=== PROBLEM REQUIREMENTS ===
Count the lines in the records below that contain the string "pebble", with case counting, and reply with only that number.

=== ENTRIES ===
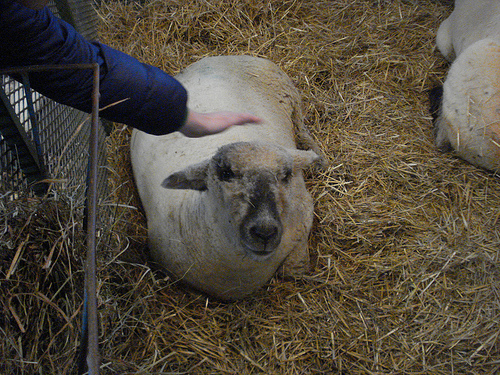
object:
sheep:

==

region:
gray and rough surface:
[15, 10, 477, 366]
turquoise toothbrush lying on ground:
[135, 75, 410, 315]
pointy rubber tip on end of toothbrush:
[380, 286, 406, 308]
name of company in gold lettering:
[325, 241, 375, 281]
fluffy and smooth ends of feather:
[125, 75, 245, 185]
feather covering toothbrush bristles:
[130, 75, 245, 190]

--

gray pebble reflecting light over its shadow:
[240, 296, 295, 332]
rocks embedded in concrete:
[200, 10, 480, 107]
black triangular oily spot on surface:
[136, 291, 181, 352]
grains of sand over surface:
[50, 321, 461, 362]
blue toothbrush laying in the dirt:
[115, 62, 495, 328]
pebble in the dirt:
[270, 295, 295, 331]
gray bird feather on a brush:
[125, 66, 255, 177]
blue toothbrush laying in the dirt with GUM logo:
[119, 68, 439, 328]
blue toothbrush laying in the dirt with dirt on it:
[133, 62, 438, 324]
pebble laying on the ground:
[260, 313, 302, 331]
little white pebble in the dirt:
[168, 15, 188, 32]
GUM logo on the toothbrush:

=== COMPLETE OUTPUT ===
4